Carlo Salerno is vice president of research at ed tech company Campus Logic and co-author of the book "Student Financial Success: A Surprising Path to Fix the College Competition Crisis."
During the past year, policymakers and advocacy groups made unprecedented pushes to try to solve the nation's college affordability problems. Solutions they sought, including free community college and doubling the Pell Grant, we now know are both unlikely to actually happen.
On the affordability spectrum, low-cost community colleges already enroll many low-income students. Yet what the public and policymakers really want is for more four-year public and private not-for-profit colleges to do the same thing. The nation's wealthiest school, Harvard University, had an acceptance rate of just 3.4 percent last year. In real numbers, Harvard accepted a class of fewer than 2,000 students while rejecting more than 55,000 students and sitting on an endowment valued at more than $50 billion.
Unfortunately for even moderately selective four-year institutions, the pursuit of prestige often blocks more enrollment of low-income students, who often need more help than wealthier students to persist in college and complete degrees. It is simply cheaper to recruit students who need less compared to those students who need more.
This basic business fact discourages selective schools from enrolling more low-income students, but it doesn't have to be this way.

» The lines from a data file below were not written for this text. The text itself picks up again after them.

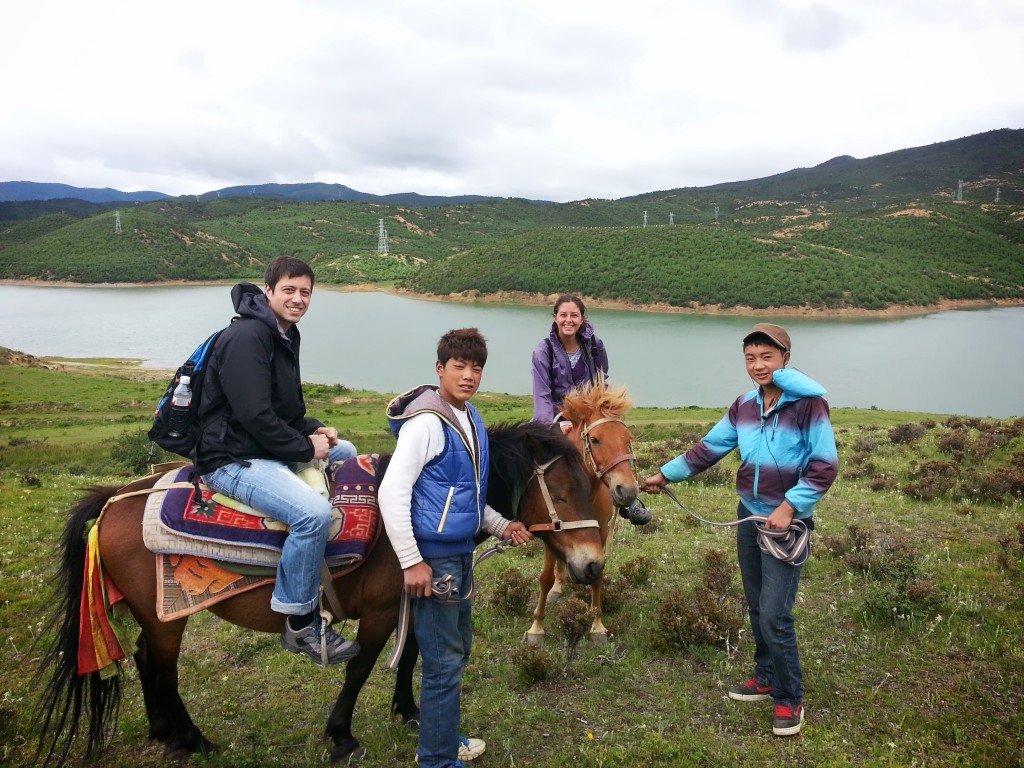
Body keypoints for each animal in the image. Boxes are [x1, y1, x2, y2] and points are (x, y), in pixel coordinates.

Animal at [36, 423, 602, 765]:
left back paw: (164, 733)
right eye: (564, 493)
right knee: (162, 669)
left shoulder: (415, 597)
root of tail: (113, 501)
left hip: (154, 614)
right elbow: (361, 668)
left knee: (144, 660)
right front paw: (343, 735)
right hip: (167, 617)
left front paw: (408, 711)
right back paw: (194, 740)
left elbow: (411, 655)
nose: (593, 565)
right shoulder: (380, 610)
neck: (412, 511)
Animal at [528, 382, 638, 647]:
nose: (627, 490)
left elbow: (597, 576)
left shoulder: (601, 531)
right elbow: (545, 578)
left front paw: (597, 626)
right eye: (595, 440)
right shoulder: (550, 531)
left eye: (627, 439)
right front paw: (537, 627)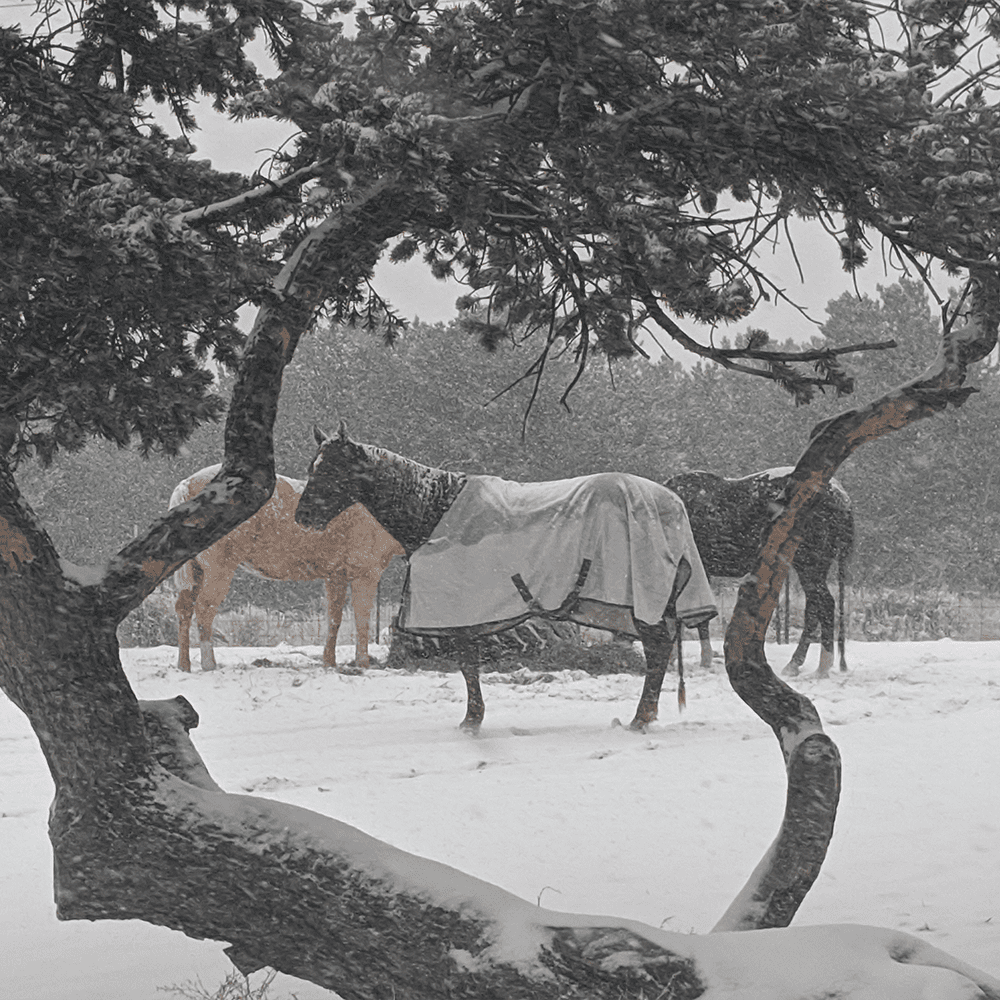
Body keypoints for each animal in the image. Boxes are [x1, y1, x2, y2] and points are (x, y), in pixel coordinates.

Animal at [171, 466, 402, 672]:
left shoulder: (336, 577)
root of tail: (186, 485)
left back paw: (184, 665)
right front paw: (362, 663)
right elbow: (362, 619)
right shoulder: (366, 575)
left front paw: (329, 662)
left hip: (195, 571)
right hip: (219, 569)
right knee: (204, 609)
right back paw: (209, 664)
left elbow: (334, 619)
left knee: (184, 609)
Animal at [292, 426, 716, 732]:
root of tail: (671, 502)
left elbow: (467, 664)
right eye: (313, 466)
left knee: (657, 650)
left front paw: (471, 721)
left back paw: (640, 719)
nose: (302, 517)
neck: (437, 508)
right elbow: (469, 664)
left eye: (331, 469)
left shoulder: (461, 610)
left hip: (644, 599)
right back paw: (645, 716)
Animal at [668, 470, 856, 680]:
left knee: (823, 605)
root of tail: (841, 496)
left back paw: (815, 666)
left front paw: (699, 660)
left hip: (810, 565)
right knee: (816, 608)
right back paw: (806, 664)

Congress can put its thumb on the scale and make recruiting and serving low-income students less costly.
How? By providing direct funding to institutions that are willing to disproportionately serve more low-income students. The federal government already does something similar for historically Black colleges and universities and other minority-serving institutions. In other words, Congress should create a "Pell-Serving Institution," or PSI, designation.
It could be as simple as having a minimum threshold of a school's undergraduate enrollment be Pell recipients, or perhaps we reward funding policies such as locking in or discounting tuition for low-income students. A PSI designation could also be tied to endowment spending per student, which would force wealthier institutions to use their resources to do more.

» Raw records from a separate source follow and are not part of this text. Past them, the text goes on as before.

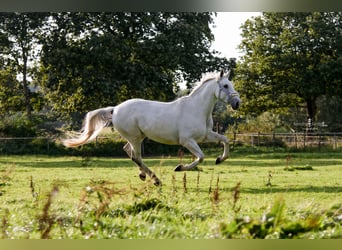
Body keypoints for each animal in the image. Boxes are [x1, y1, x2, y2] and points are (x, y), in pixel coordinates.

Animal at [63, 70, 240, 186]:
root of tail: (115, 109)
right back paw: (156, 180)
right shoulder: (187, 141)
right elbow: (201, 157)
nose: (237, 103)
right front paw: (179, 168)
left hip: (138, 137)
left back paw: (144, 175)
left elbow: (225, 140)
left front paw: (219, 159)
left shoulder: (206, 135)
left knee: (129, 152)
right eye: (225, 85)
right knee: (136, 156)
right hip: (135, 137)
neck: (197, 109)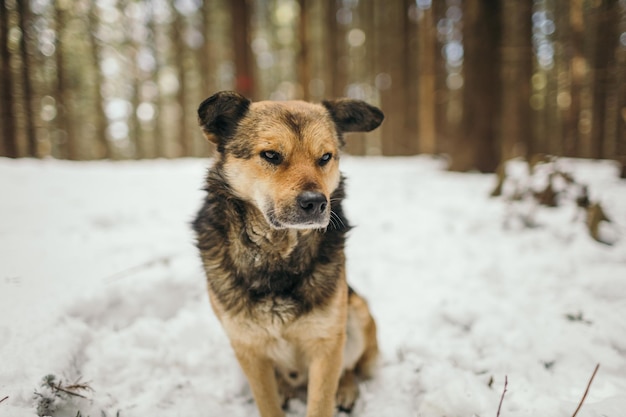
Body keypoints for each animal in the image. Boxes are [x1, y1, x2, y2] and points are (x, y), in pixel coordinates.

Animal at [193, 92, 382, 416]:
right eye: (271, 155)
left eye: (325, 157)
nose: (316, 203)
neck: (276, 255)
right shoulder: (248, 347)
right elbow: (267, 403)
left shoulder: (326, 343)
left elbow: (321, 403)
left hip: (356, 312)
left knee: (349, 369)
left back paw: (345, 390)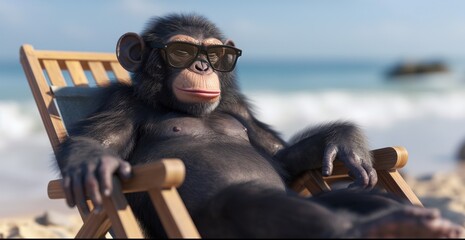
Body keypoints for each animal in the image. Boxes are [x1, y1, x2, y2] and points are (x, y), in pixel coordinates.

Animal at [55, 13, 464, 238]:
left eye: (217, 54)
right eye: (182, 51)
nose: (202, 65)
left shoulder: (239, 109)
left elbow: (278, 154)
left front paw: (345, 141)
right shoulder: (120, 104)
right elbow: (101, 143)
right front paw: (95, 163)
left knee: (362, 198)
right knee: (244, 202)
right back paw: (369, 229)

Regardless of the qualifying criteria, institutions that meet the threshold would then be eligible for additional federal funding to help cover the added cost of supporting these students through to graduation. It's not enough for colleges and universities to simply enroll low-income students. We need to tie funding to institutions that finish the job and graduate students.

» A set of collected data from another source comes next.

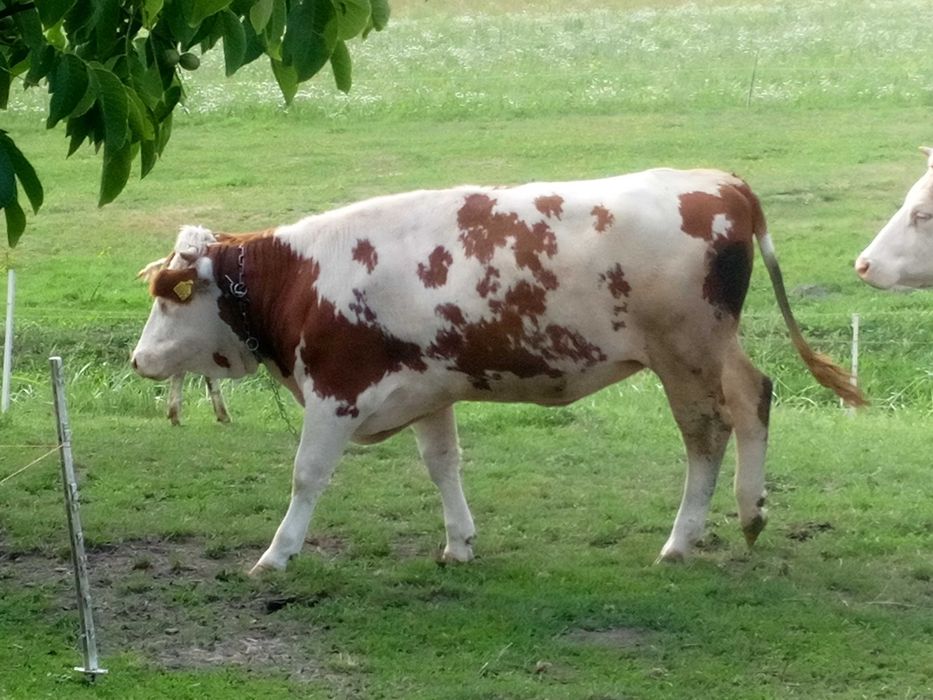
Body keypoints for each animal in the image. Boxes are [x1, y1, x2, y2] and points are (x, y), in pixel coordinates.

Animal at [133, 170, 868, 576]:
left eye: (167, 301)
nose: (138, 359)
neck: (302, 279)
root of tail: (721, 183)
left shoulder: (336, 393)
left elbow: (306, 475)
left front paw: (277, 555)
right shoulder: (425, 389)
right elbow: (442, 464)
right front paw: (458, 543)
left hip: (683, 355)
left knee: (707, 433)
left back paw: (681, 540)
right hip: (716, 346)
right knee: (753, 398)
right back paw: (750, 512)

For prospective students, a PSI designation would be a valuable signal when shopping for schools. It suggests an institution prioritizes those who need more financial support in general. For institutions, it offers up the chance for additional, much-needed dollars to provide more teaching and wraparound support.
Directly funding institutions that enroll more low-income students as a supplement to Pell is better policy than doubling the Pell grant when you consider nearly every dollar of Pell given to a student ends up in an institution's bank account anyway. Pell may promote competition and choice, but it doesn't provide any more money on a per-student basis than wealthy students bring.
Providing some funding to institutions directly solves the aforementioned cost dilemma, but it does even more: It gives the federal government a financial lever to preserve Pell's purchasing power.
In the past, Congress has unsuccessfully relied on gimmicks like shame lists to help keep rising tuition under control. With the PSI designation, the federal government would have a new tool for preserving the Pell grant's purchasing power. It could simply make holding the line on tuition increases for low-income students a requirement for obtaining the PSI designation.
Institutions that already support large Pell populations would welcome the infusion of funding and, at least at the outset, dollars spent this way would benefit less-selective schools that already rely heavily on state subsidies.
Giving students voucher-style dollars to help fund training at schools that best meet their needs is important from an equity standpoint. And giving schools dollars that can be used to signal support and reward investments in students who need the resources most is just good economic policy.